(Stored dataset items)
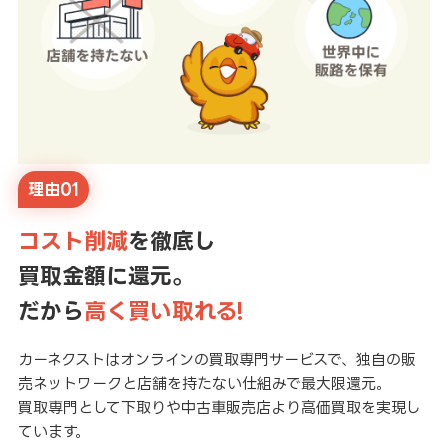
理由01
コスト削減
を徹底し
買取金額に還元。
だから
高く買い取れる!
カーネクストはオンラインの買取専門サービスで、独自の販
売ネットワークと店舗を持たない仕組みで最大限還元。
買取専門として下取りや中古車販売店より高価買取を実現し
ています。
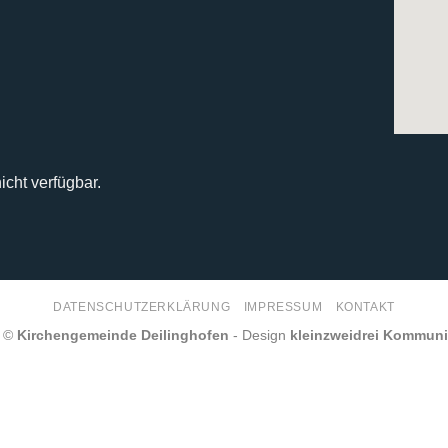
icht verfügbar.
DATENSCHUTZERKLÄRUNG
IMPRESSUM
KONTAKT
6 ©
Kirchengemeinde Deilinghofen
- Design
kleinzweidrei Kommun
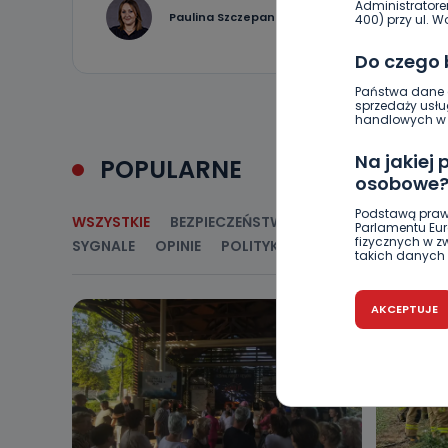
Administratore
0
Paulina Szczepaniak
400) przy ul. Wo
Do czego
Państwa dane o
sprzedaży usłu
handlowych w r
Na jakiej
POPULARNE
osobowe
Podstawą praw
WSZYSTKIE
BEZPIECZEŃSTWO
CIEKAWOSTKI
E
Parlamentu Euro
fizycznych w 
SYGNALE
OPINIE
POLITYKA
RELIGIA
SAMORZ
takich danych 
Czy jest 
AKCEPTUJE
Podanie danyc
nie stanowi wa
związane z ża
wybrany sposób
Pro-Art z siedz
Kiedy i 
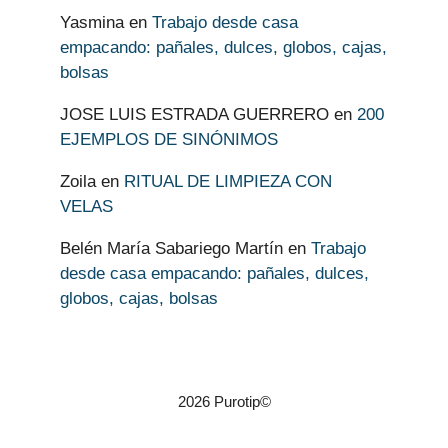
Yasmina
en
Trabajo desde casa
empacando: pañales, dulces, globos, cajas,
bolsas
JOSE LUIS ESTRADA GUERRERO
en
200
EJEMPLOS DE SINÓNIMOS
Zoila
en
RITUAL DE LIMPIEZA CON
VELAS
Belén María Sabariego Martín
en
Trabajo
desde casa empacando: pañales, dulces,
globos, cajas, bolsas
2026 Purotip©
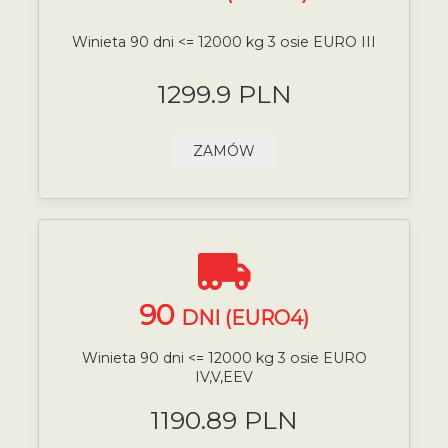
Winieta 90 dni <= 12000 kg 3 osie EURO III
1299.9 PLN
ZAMÓW
90
DNI (EURO4)
Winieta 90 dni <= 12000 kg 3 osie EURO
IV,V,EEV
1190.89 PLN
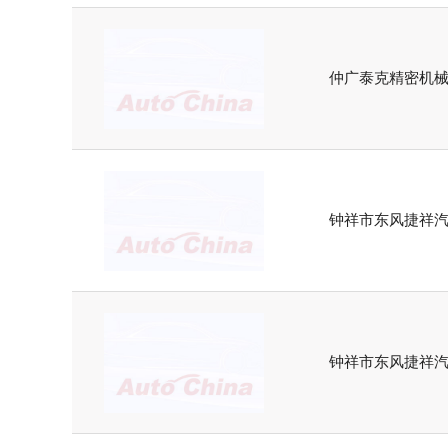
仲广泰克精密机械
钟祥市东风捷祥
钟祥市东风捷祥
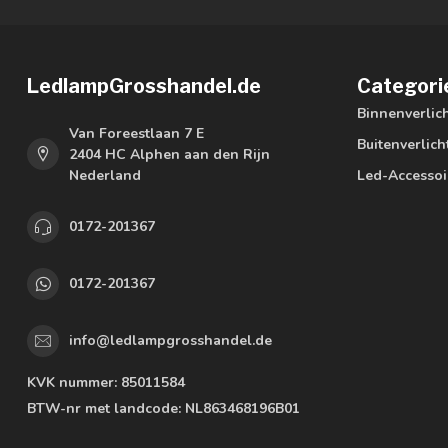
LedlampGrosshandel.de
Categori
Binnenverlic
Van Foreestlaan 7 E
Buitenverlich
2404 HC Alphen aan den Rijn
Nederland
Led-Accessoi
0172-201367
0172-201367
info@ledlampgrosshandel.de
KVK nummer:
85011584
BTW-nr met landcode:
NL863468196B01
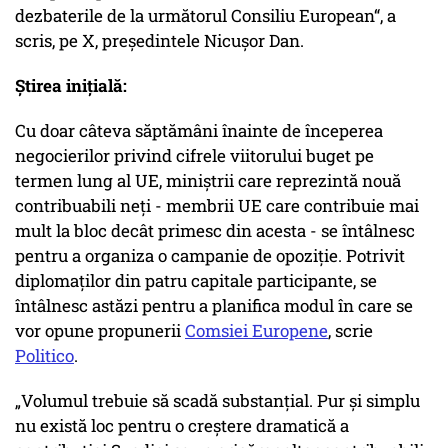
dezbaterile de la următorul Consiliu European“, a
scris, pe X, președintele Nicușor Dan.
Știrea inițială:
Cu doar câteva săptămâni înainte de începerea
negocierilor privind cifrele viitorului buget pe
termen lung al UE, miniștrii care reprezintă nouă
contribuabili neți - membrii UE care contribuie mai
mult la bloc decât primesc din acesta - se întâlnesc
pentru a organiza o campanie de opoziție. Potrivit
diplomaților din patru capitale participante, se
întâlnesc astăzi pentru a planifica modul în care se
vor opune propunerii
Comsiei Europene
, scrie
Politico
.
„Volumul trebuie să scadă substanțial. Pur și simplu
nu există loc pentru o creștere dramatică a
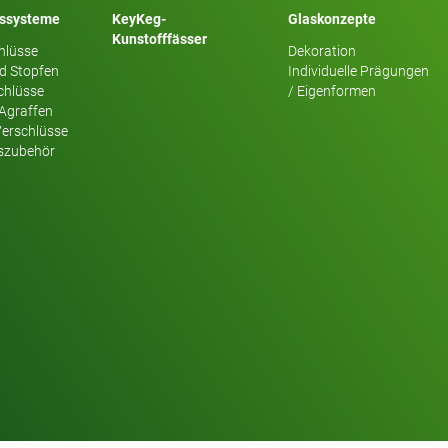
sssysteme
KeyKeg-
Glaskonzepte
Kunstofffässer
hlüsse
Dekoration
d Stopfen
Individuelle Prägungen
chlüsse
/ Eigenformen
 Agraffen
Verschlüsse
szubehör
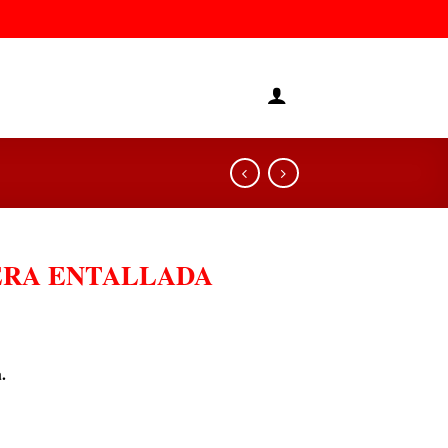
ERA ENTALLADA
.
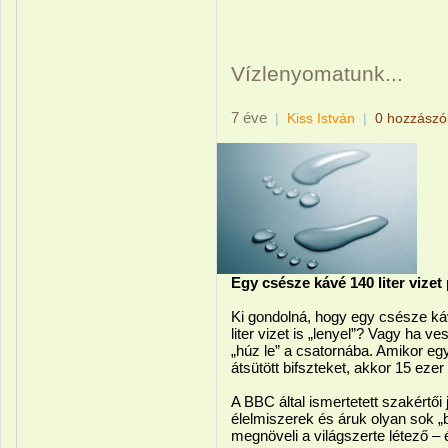
Vízlenyomatunk...
7 éve
|
Kiss István
|
0 hozzászó
Egy csésze kávé 140 liter vizet 
Ki gondolná, hogy egy csésze káv
liter vizet is „lenyel”? Vagy ha ve
„húz le” a csatornába. Amikor eg
átsütött bifszteket, akkor 15 ezer
A BBC által ismertetett szakértői je
élelmiszerek és áruk olyan sok „
megnöveli a világszerte létező –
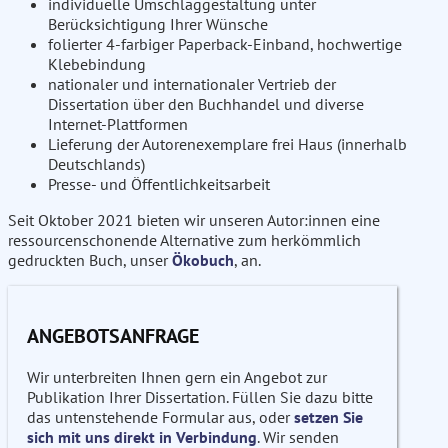
individuelle Umschlaggestaltung unter
Berücksichtigung Ihrer Wünsche
folierter 4-farbiger Paperback-Einband, hochwertige
Klebebindung
nationaler und internationaler Vertrieb der
Dissertation über den Buchhandel und diverse
Internet-Plattformen
Lieferung der Autorenexemplare frei Haus (innerhalb
Deutschlands)
Presse- und Öffentlichkeitsarbeit
Seit Oktober 2021 bieten wir unseren Autor:innen eine
ressourcenschonende Alternative zum herkömmlich
gedruckten Buch, unser
Ökobuch
, an.
ANGEBOTSANFRAGE
Wir unterbreiten Ihnen gern ein Angebot zur
Publikation Ihrer Dissertation. Füllen Sie dazu bitte
das untenstehende Formular aus, oder
setzen Sie
sich mit uns direkt in Verbindung
. Wir senden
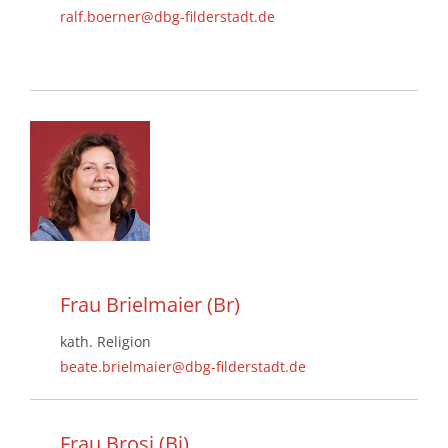
ralf.boerner@dbg-filderstadt.de
Frau Brielmaier (Br)
kath. Religion
beate.brielmaier@dbg-filderstadt.de
Frau Brosi (Bi)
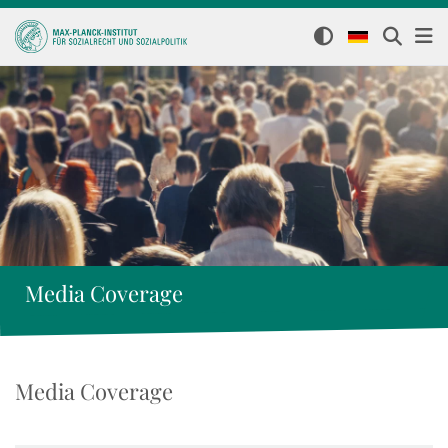
Media Coverage
Media Coverage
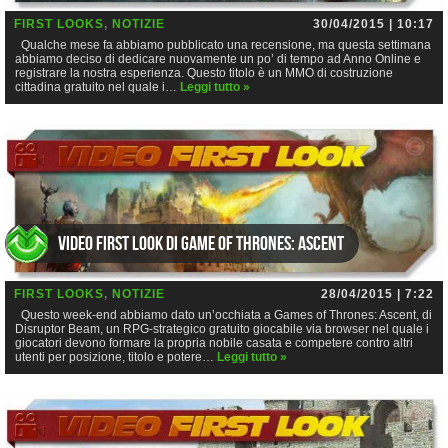
FIRST LOOKS
,
NOTIZIE
30/04/2015 | 10:17
Qualche mese fa abbiamo pubblicato una recensione, ma questa settimana
abbiamo deciso di dedicare nuovamente un po’ di tempo ad Anno Online e
registrare la nostra esperienza. Questo titolo è un MMO di costruzione
cittadina gratuito nel quale i…
Leggi tutto »
Video First Look di Game of Thrones: Ascent
FIRST LOOKS
,
NOTIZIE
28/04/2015 | 7:22
Questo week-end abbiamo dato un’occhiata a Games of Thrones: Ascent, di
Disruptor Beam, un RPG-strategico gratuito giocabile via browser nel quale i
giocatori devono formare la propria nobile casata e competere contro altri
utenti per posizione, titolo e potere…
Leggi tutto »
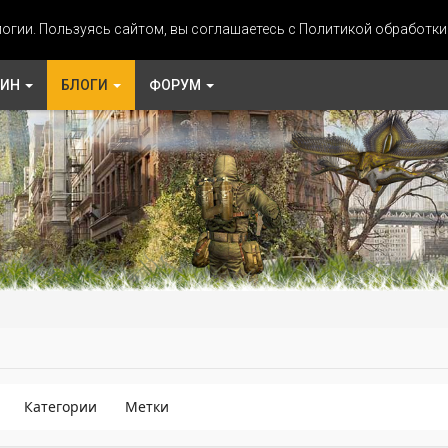
огии. Пользуясь сайтом, вы соглашаетесь с Политикой обработк
ЗИН
БЛОГИ
ФОРУМ
Категории
Метки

_Problem details_
Reproduce the text lines of all the records above, word for word, and leave the pictures out of your answer.

_Task output_
理由01
コスト削減
を徹底し
買取金額に還元。
だから
高く買い取れる!
カーネクストはオンラインの買取専門サービスで、独自の販
売ネットワークと店舗を持たない仕組みで最大限還元。
買取専門として下取りや中古車販売店より高価買取を実現し
ています。
icht verfügbar.
DATENSCHUTZERKLÄRUNG
IMPRESSUM
KONTAKT
6 ©
Kirchengemeinde Deilinghofen
- Design
kleinzweidrei Kommun
Administratore
0
Paulina Szczepaniak
400) przy ul. Wo
Do czego
Państwa dane o
sprzedaży usłu
handlowych w r
Na jakiej
POPULARNE
osobowe
Podstawą praw
WSZYSTKIE
BEZPIECZEŃSTWO
CIEKAWOSTKI
E
Parlamentu Euro
fizycznych w 
SYGNALE
OPINIE
POLITYKA
RELIGIA
SAMORZ
takich danych 
Czy jest 
AKCEPTUJE
Podanie danyc
nie stanowi wa
związane z ża
wybrany sposób
Pro-Art z siedz
Kiedy i 
Yasmina
en
Trabajo desde casa
empacando: pañales, dulces, globos, cajas,
bolsas
JOSE LUIS ESTRADA GUERRERO
en
200
EJEMPLOS DE SINÓNIMOS
Zoila
en
RITUAL DE LIMPIEZA CON
VELAS
Belén María Sabariego Martín
en
Trabajo
desde casa empacando: pañales, dulces,
globos, cajas, bolsas
2026 Purotip©
Winieta 90 dni <= 12000 kg 3 osie EURO III
1299.9 PLN
ZAMÓW
90
DNI (EURO4)
Winieta 90 dni <= 12000 kg 3 osie EURO
IV,V,EEV
1190.89 PLN
仲广泰克精密机械
钟祥市东风捷祥
钟祥市东风捷祥
LedlampGrosshandel.de
Categori
Binnenverlic
Van Foreestlaan 7 E
Buitenverlich
2404 HC Alphen aan den Rijn
Nederland
Led-Accessoi
0172-201367
0172-201367
info@ledlampgrosshandel.de
KVK nummer:
85011584
BTW-nr met landcode:
NL863468196B01
dezbaterile de la următorul Consiliu European“, a
scris, pe X, președintele Nicușor Dan.
Știrea inițială:
Cu doar câteva săptămâni înainte de începerea
negocierilor privind cifrele viitorului buget pe
termen lung al UE, miniștrii care reprezintă nouă
contribuabili neți - membrii UE care contribuie mai
mult la bloc decât primesc din acesta - se întâlnesc
pentru a organiza o campanie de opoziție. Potrivit
diplomaților din patru capitale participante, se
întâlnesc astăzi pentru a planifica modul în care se
vor opune propunerii
Comsiei Europene
, scrie
Politico
.
„Volumul trebuie să scadă substanțial. Pur și simplu
nu există loc pentru o creștere dramatică a
sssysteme
KeyKeg-
Glaskonzepte
Kunstofffässer
hlüsse
Dekoration
d Stopfen
Individuelle Prägungen
chlüsse
/ Eigenformen
 Agraffen
Verschlüsse
szubehör
ERA ENTALLADA
.
Vízlenyomatunk...
7 éve
|
Kiss István
|
0 hozzászó
Egy csésze kávé 140 liter vizet 
Ki gondolná, hogy egy csésze káv
liter vizet is „lenyel”? Vagy ha ve
„húz le” a csatornába. Amikor eg
átsütött bifszteket, akkor 15 ezer
A BBC által ismertetett szakértői je
élelmiszerek és áruk olyan sok „
megnöveli a világszerte létező –
individuelle Umschlaggestaltung unter
Berücksichtigung Ihrer Wünsche
folierter 4-farbiger Paperback-Einband, hochwertige
Klebebindung
nationaler und internationaler Vertrieb der
Dissertation über den Buchhandel und diverse
Internet-Plattformen
Lieferung der Autorenexemplare frei Haus (innerhalb
Deutschlands)
Presse- und Öffentlichkeitsarbeit
Seit Oktober 2021 bieten wir unseren Autor:innen eine
ressourcenschonende Alternative zum herkömmlich
gedruckten Buch, unser
Ökobuch
, an.
ANGEBOTSANFRAGE
Wir unterbreiten Ihnen gern ein Angebot zur
Publikation Ihrer Dissertation. Füllen Sie dazu bitte
das untenstehende Formular aus, oder
setzen Sie
sich mit uns direkt in Verbindung
. Wir senden
ralf.boerner@dbg-filderstadt.de
Frau Brielmaier (Br)
kath. Religion
beate.brielmaier@dbg-filderstadt.de
Frau Brosi (Bi)
Media Coverage
Media Coverage
FIRST LOOKS
,
NOTIZIE
30/04/2015 | 10:17
Qualche mese fa abbiamo pubblicato una recensione, ma questa settimana
abbiamo deciso di dedicare nuovamente un po’ di tempo ad Anno Online e
registrare la nostra esperienza. Questo titolo è un MMO di costruzione
cittadina gratuito nel quale i…
Leggi tutto »
Video First Look di Game of Thrones: Ascent
FIRST LOOKS
,
NOTIZIE
28/04/2015 | 7:22
Questo week-end abbiamo dato un’occhiata a Games of Thrones: Ascent, di
Disruptor Beam, un RPG-strategico gratuito giocabile via browser nel quale i
giocatori devono formare la propria nobile casata e competere contro altri
utenti per posizione, titolo e potere…
Leggi tutto »
огии. Пользуясь сайтом, вы соглашаетесь с Политикой обработк
ЗИН
БЛОГИ
ФОРУМ
Категории
Метки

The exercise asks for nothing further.